Items listed in a dataset:
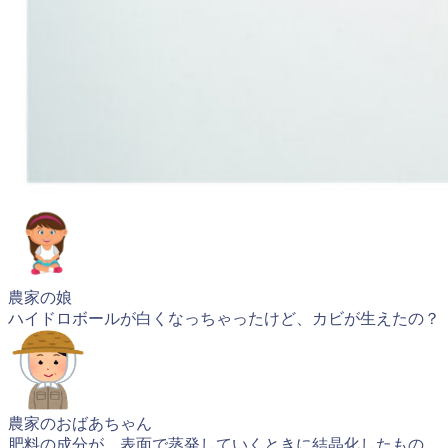
農家の娘
ハイドロボールが白くなっちゃったけど、カビが生えたの？
農家のおばあちゃん
肥料の成分が、表面で蒸発していくときに結晶化したもの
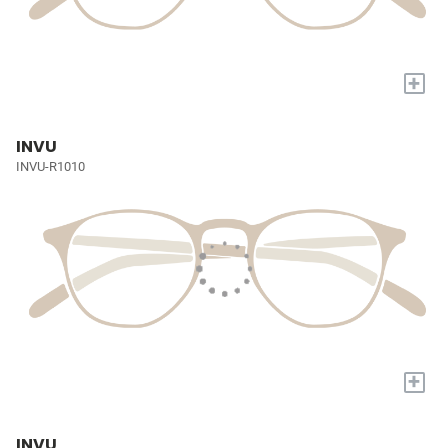
+
INVU
INVU-R1010
+
INVU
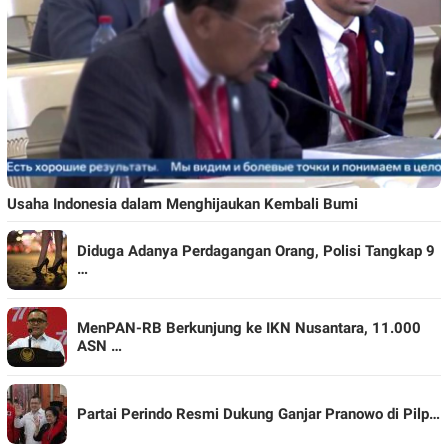
Usaha Indonesia dalam Menghijaukan Kembali Bumi
Diduga Adanya Perdagangan Orang, Polisi Tangkap 9
…
MenPAN-RB Berkunjung ke IKN Nusantara, 11.000
ASN …
Partai Perindo Resmi Dukung Ganjar Pranowo di Pilp…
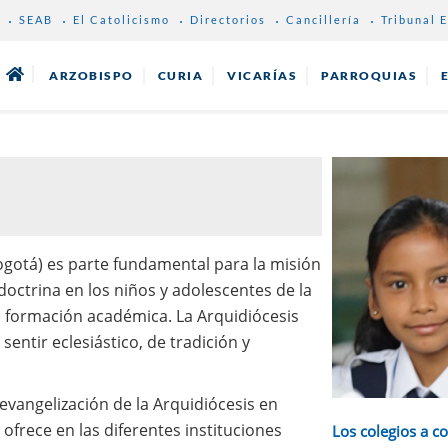
SEAB
El Catolicismo
Directorios
Cancillería
Tribunal E
ARZOBISPO
CURIA
VICARÍAS
PARROQUIAS
gotá) es parte fundamental para la misión
doctrina en los niños y adolescentes de la
a formación académica. La Arquidiócesis
entir eclesiástico, de tradición y
evangelización de la Arquidiócesis en
ofrece en las diferentes instituciones
Los colegios a c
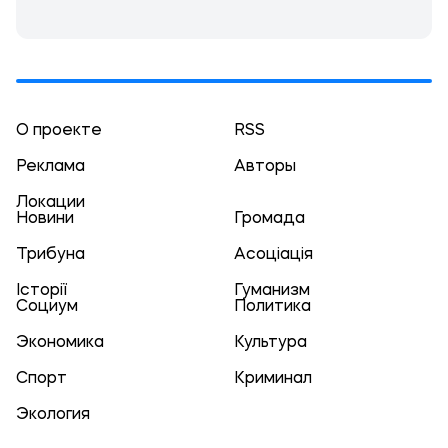
О проекте
RSS
Реклама
Авторы
Локации
Новини
Громада
Трибуна
Асоціація
Історії
Гуманизм
Социум
Политика
Экономика
Культура
Спорт
Криминал
Экология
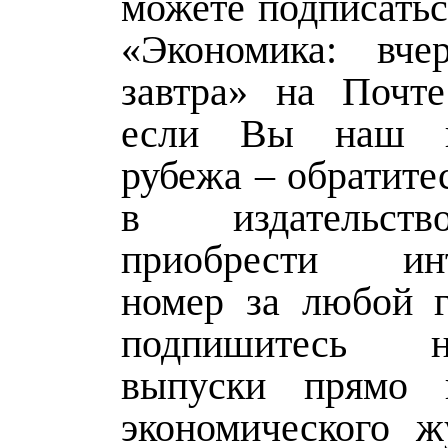
можете подписатьс
«Экономика: вчер
завтра» на Почт
если Вы наш г
рубежа – обратите
в издательст
приобрести ин
номер за любой г
подпишитесь 
выпуски прямо 
экономического 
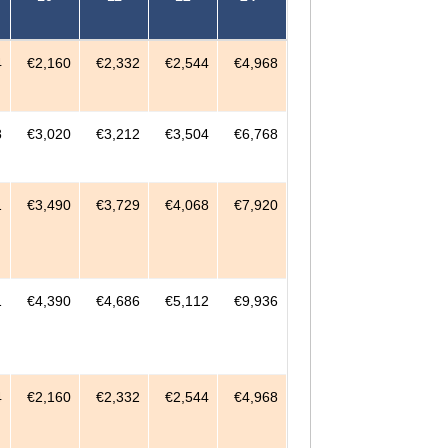
4
€2,160
€2,332
€2,544
€4,968
8
€3,020
€3,212
€3,504
€6,768
1
€3,490
€3,729
€4,068
€7,920
1
€4,390
€4,686
€5,112
€9,936
4
€2,160
€2,332
€2,544
€4,968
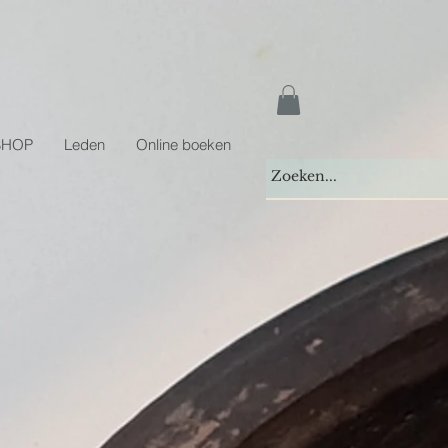
SHOP
Leden
Online boeken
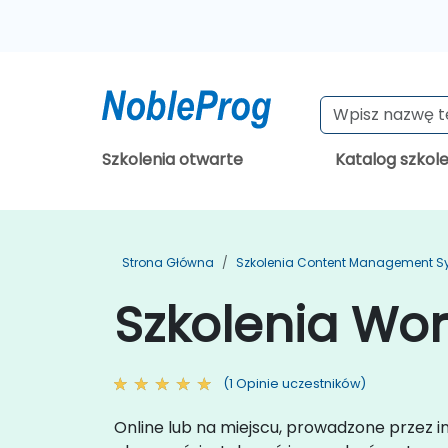
Szkolenia otwarte
Katalog szkol
Strona Główna
Szkolenia Content Management S
Szkolenia Wo
(1 Opinie uczestników)
Online lub na miejscu, prowadzone przez i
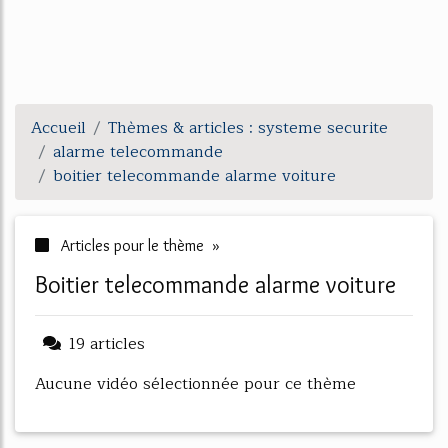
Accueil
Thèmes & articles : systeme securite
alarme telecommande
boitier telecommande alarme voiture
Articles pour le thème »
boitier telecommande alarme voiture
19 articles
Aucune vidéo sélectionnée pour ce thème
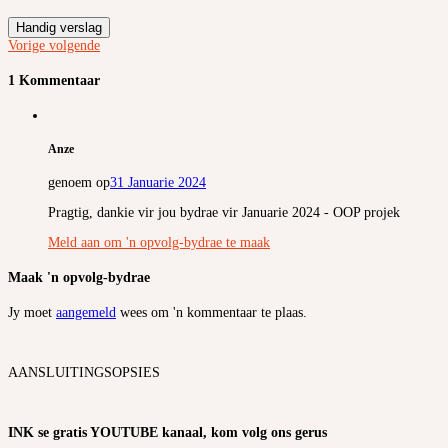
Handig verslag
Vorige
volgende
1 Kommentaar
Anze
genoem op
31 Januarie 2024
Pragtig, dankie vir jou bydrae vir Januarie 2024 - OOP projek
Meld aan om 'n opvolg-bydrae te maak
Maak 'n opvolg-bydrae
Jy moet
aangemeld
wees om 'n kommentaar te plaas.
AANSLUITINGSOPSIES
INK se gratis YOUTUBE kanaal, kom volg ons gerus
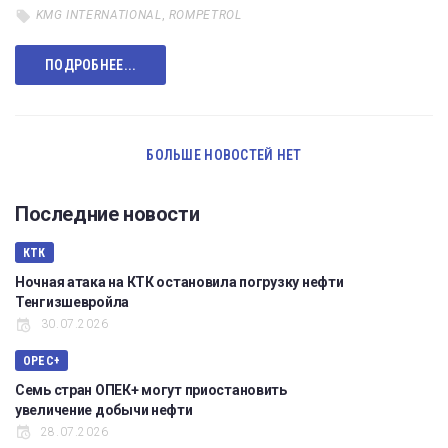
KMG INTERNATIONAL
,
ROMPETROL
ПОДРОБНЕЕ...
БОЛЬШЕ НОВОСТЕЙ НЕТ
Последние новости
КТК
Ночная атака на КТК остановила погрузку нефти
Тенгизшевройла
30.07.2026
OPEC+
Семь стран ОПЕК+ могут приостановить
увеличение добычи нефти
28.07.2026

WORK ITEM =
This exercise calls for the records to be given again exactly, without the images.

SOLUTION BELOW =
農家の娘
ハイドロボールが白くなっちゃったけど、カビが生えたの？
農家のおばあちゃん
肥料の成分が、表面で蒸発していくときに結晶化したもの
+
INVU
INVU-R1010
+
INVU
Usaha Indonesia dalam Menghijaukan Kembali Bumi
Diduga Adanya Perdagangan Orang, Polisi Tangkap 9
…
MenPAN-RB Berkunjung ke IKN Nusantara, 11.000
ASN …
Partai Perindo Resmi Dukung Ganjar Pranowo di Pilp…
SEAB
El Catolicismo
Directorios
Cancillería
Tribunal E
ARZOBISPO
CURIA
VICARÍAS
PARROQUIAS
gotá) es parte fundamental para la misión
doctrina en los niños y adolescentes de la
a formación académica. La Arquidiócesis
entir eclesiástico, de tradición y
evangelización de la Arquidiócesis en
ofrece en las diferentes instituciones
Los colegios a c
О проекте
RSS
Реклама
Авторы
Локации
Новини
Громада
Трибуна
Асоціація
Історії
Гуманизм
Социум
Политика
Экономика
Культура
Спорт
Криминал
Экология
можете подписатьс
«Экономика: вчер
завтра» на Почт
если Вы наш г
рубежа – обратите
в издательст
приобрести ин
номер за любой г
подпишитесь 
выпуски прямо 
экономического 
4
€2,160
€2,332
€2,544
€4,968
8
€3,020
€3,212
€3,504
€6,768
1
€3,490
€3,729
€4,068
€7,920
1
€4,390
€4,686
€5,112
€9,936
4
€2,160
€2,332
€2,544
€4,968
SHOP
Leden
Online boeken
Szkolenia otwarte
Katalog szkol
Strona Główna
Szkolenia Content Management S
Szkolenia Wo
(1 Opinie uczestników)
Online lub na miejscu, prowadzone przez i
Accueil
Thèmes & articles : systeme securite
alarme telecommande
boitier telecommande alarme voiture
Articles pour le thème »
boitier telecommande alarme voiture
19 articles
Aucune vidéo sélectionnée pour ce thème
Handig verslag
Vorige
volgende
1 Kommentaar
Anze
genoem op
31 Januarie 2024
Pragtig, dankie vir jou bydrae vir Januarie 2024 - OOP projek
Meld aan om 'n opvolg-bydrae te maak
Maak 'n opvolg-bydrae
Jy moet
aangemeld
wees om 'n kommentaar te plaas.
AANSLUITINGSOPSIES
INK se gratis YOUTUBE kanaal, kom volg ons gerus
KMG INTERNATIONAL
,
ROMPETROL
ПОДРОБНЕЕ...
БОЛЬШЕ НОВОСТЕЙ НЕТ
Последние новости
КТК
Ночная атака на КТК остановила погрузку нефти
Тенгизшевройла
30.07.2026
OPEC+
Семь стран ОПЕК+ могут приостановить
увеличение добычи нефти
28.07.2026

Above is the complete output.